Inside the Twins’ 17-game postseason losing streak — the longest in MLB, NBA, NFL and NHL history:

• They scored first and had a lead in 11 of those 17 games — and led 1-0 on Tuesday.

• They were outscored 42-14 in seventh inning or later, including getting outscored 4-0 by the Astros in their first game.

• 27 MLB teams have won a playoff game since the Twins most recently won one. The Mariners and Marlins are the others who haven’t, but neither has played a playoff game since. Of course, the Marlins and Twins both play Wednesday afternoon. Will that number go up to 28, or can the Twins finally win a postseason game?

For ESPN+ MLB postseason betting info, check out our picks and best bets


About last night …

Lucas Giolito flirted with perfection for the White Sox, not allowing an A’s baserunner until the seventh inning in his postseason debut. Backed by three home runs, that was more than enough to stymie Oakland in a 4-1 victory and put the Sox a win away from their first postseason series win since their World Series title in 2005. … The Twins and Astros were knotted up 1-1 going into the ninth before Houston exploded for a trio of runs against Minnesota’s bullpen to extend the Twin Cities’ streak of postseason misfortune to a record 17 consecutive losses. … The Rays jumped out to an early advantage over the Blue Jays with 3-1 victory keyed by Blake Snell taking a no-hit bid into the sixth inning, with Manuel Margot sealing the win with his two-run home run in the seventh inning. … The duel of aces expected between Shane Bieber and Gerrit Cole didn’t live up to its billing, as the Yankees crushed Bieber in a 12-3 rout while Cole struck out 13 batters to set a Yankees record for whiffs in a pinstriped postseason debut.

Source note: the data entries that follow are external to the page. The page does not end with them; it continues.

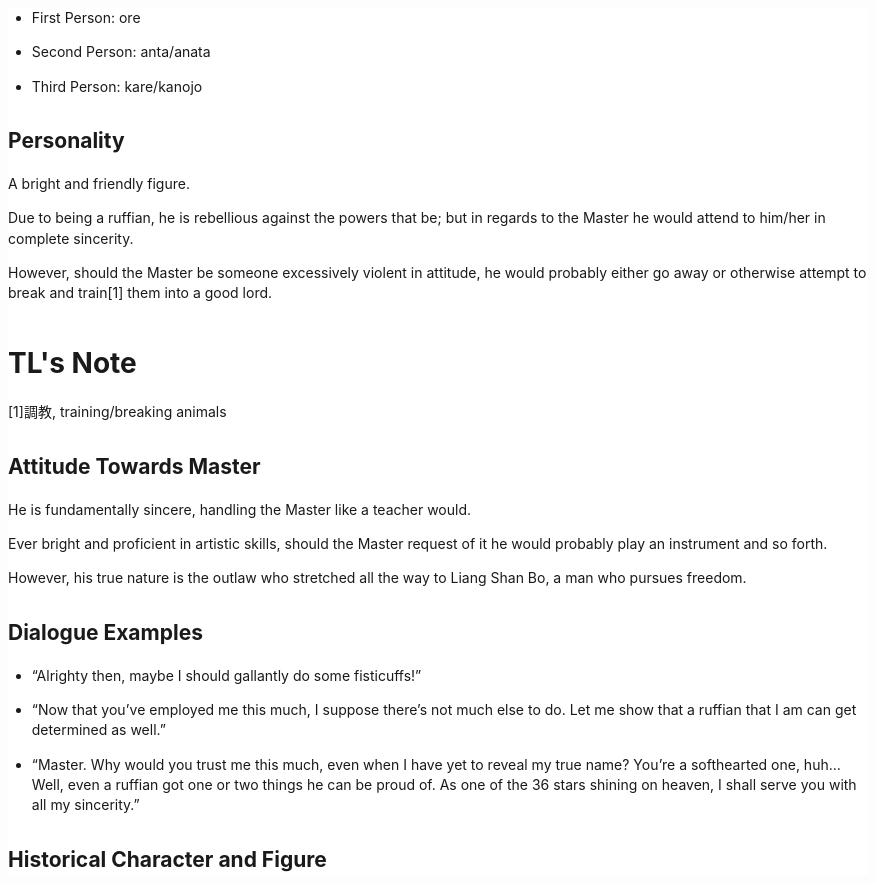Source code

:   
  
* First Person: ore  
  
* Second Person: anta/anata  
  
* Third Person: kare/kanojo  
  
  
  
## Personality  
  
  
  
A bright and friendly figure.  
  
Due to being a ruffian, he is rebellious against the powers that be; but in regards to the Master he would attend to him/her in complete sincerity.  
  
  
  
However, should the Master be someone excessively violent in attitude, he would probably either go away or otherwise attempt to break and train[1] them into a good lord.  
  
  
  
# TL's Note  
  
[1]調教, training/breaking animals  
  
  
  
## Attitude Towards Master  
  
  
  
He is fundamentally sincere, handling the Master like a teacher would.  
  
Ever bright and proficient in artistic skills, should the Master request of it he would probably play an instrument and so forth.  
  
However, his true nature is the outlaw who stretched all the way to Liang Shan Bo, a man who pursues freedom.  
  
  
  
## Dialogue Examples  
  
  
  
* “Alrighty then, maybe I should gallantly do some fisticuffs!”  
  
* “Now that you’ve employed me this much, I suppose there’s not much else to do. Let me show that a ruffian that I am can get determined as well.”  
  
* “Master. Why would you trust me this much, even when I have yet to reveal my true name? You’re a softhearted one, huh… Well, even a ruffian got one or two things he can be proud of. As one of the 36 stars shining on heaven, I shall serve you with all my sincerity.”  
  
  
  
## Historical Character and Figure  
  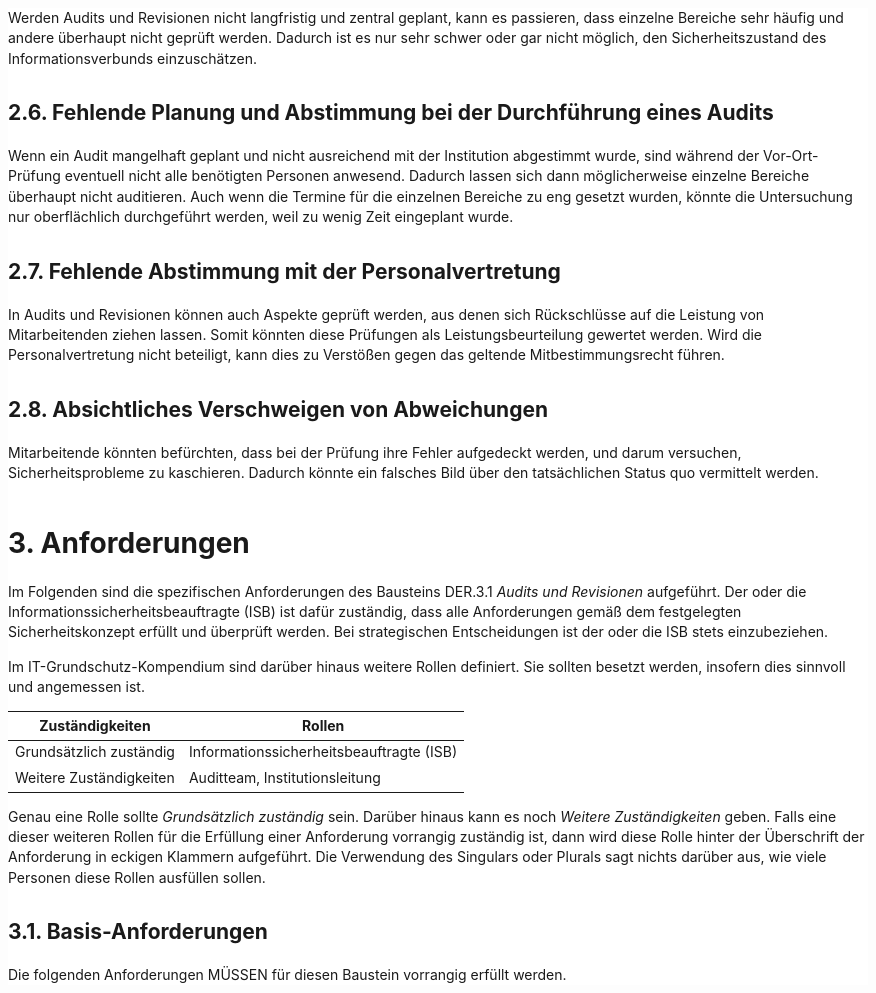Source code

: Werden Audits und Revisionen nicht langfristig und zentral geplant, kann es passieren, dass einzelne Bereiche sehr häufig und andere überhaupt nicht geprüft werden. Dadurch ist es nur sehr schwer oder gar nicht möglich, den Sicherheitszustand des Informationsverbunds einzuschätzen.

## **2.6. Fehlende Planung und Abstimmung bei der Durchführung eines Audits**

Wenn ein Audit mangelhaft geplant und nicht ausreichend mit der Institution abgestimmt wurde, sind während der Vor-Ort-Prüfung eventuell nicht alle benötigten Personen anwesend. Dadurch lassen sich dann möglicherweise einzelne Bereiche überhaupt nicht auditieren. Auch wenn die Termine für die einzelnen Bereiche zu eng gesetzt wurden, könnte die Untersuchung nur oberflächlich durchgeführt werden, weil zu wenig Zeit eingeplant wurde.

## **2.7. Fehlende Abstimmung mit der Personalvertretung**

In Audits und Revisionen können auch Aspekte geprüft werden, aus denen sich Rückschlüsse auf die Leistung von Mitarbeitenden ziehen lassen. Somit könnten diese Prüfungen als Leistungsbeurteilung gewertet werden. Wird die Personalvertretung nicht beteiligt, kann dies zu Verstößen gegen das geltende Mitbestimmungsrecht führen.

## **2.8. Absichtliches Verschweigen von Abweichungen**

Mitarbeitende könnten befürchten, dass bei der Prüfung ihre Fehler aufgedeckt werden, und darum versuchen, Sicherheitsprobleme zu kaschieren. Dadurch könnte ein falsches Bild über den tatsächlichen Status quo vermittelt werden.

# **3. Anforderungen**

Im Folgenden sind die spezifischen Anforderungen des Bausteins DER.3.1 *Audits und Revisionen* aufgeführt. Der oder die Informationssicherheitsbeauftragte (ISB) ist dafür zuständig, dass alle Anforderungen gemäß dem festgelegten Sicherheitskonzept erfüllt und überprüft werden. Bei strategischen Entscheidungen ist der oder die ISB stets einzubeziehen.

Im IT-Grundschutz-Kompendium sind darüber hinaus weitere Rollen definiert. Sie sollten besetzt werden, insofern dies sinnvoll und angemessen ist.

| Zuständigkeiten         | Rollen                                   |
|-------------------------|------------------------------------------|
| Grundsätzlich zuständig | Informationssicherheitsbeauftragte (ISB) |
| Weitere Zuständigkeiten | Auditteam, Institutionsleitung           |

Genau eine Rolle sollte *Grundsätzlich zuständig* sein. Darüber hinaus kann es noch *Weitere Zuständigkeiten* geben. Falls eine dieser weiteren Rollen für die Erfüllung einer Anforderung vorrangig zuständig ist, dann wird diese Rolle hinter der Überschrift der Anforderung in eckigen Klammern aufgeführt. Die Verwendung des Singulars oder Plurals sagt nichts darüber aus, wie viele Personen diese Rollen ausfüllen sollen.

## **3.1. Basis-Anforderungen**

Die folgenden Anforderungen MÜSSEN für diesen Baustein vorrangig erfüllt werden.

Social media post of the day


Best moment of the MLB playoffs to date

After all of the buildup over a billed duel between the ace starters on the Indians and the Yankees, Aaron Judge clearly had other ideas about what to do with this Shane Bieber offering in the first inning, proving yet again Judge is everything MLB should want in a superstar:

play

0:21

Aaron Judge blasts a two-run homer to right-center to put the Yankees up 2-0 over the Indians.


And the running MLB playoffs MVP is …

Right now, it has to be Lucas Giolito. After spinning the season’s first no-hitter back in August, we knew he’d be fearsome in October. But his dominance in Game 1 for the White Sox, daring to go where only Don Larsen has gone before in postseason history, that’s the stuff of series-defining excellence that could mean a lot more than just torching the flammable A’s in one series. It could set up the sort of terrorized drama of anticipation we haven’t seen since Madison Bumgarner in 2014, or Mike Scott in 1986, where the knowledge that you’re going to have to face that guy occasions desperation in opponents in October.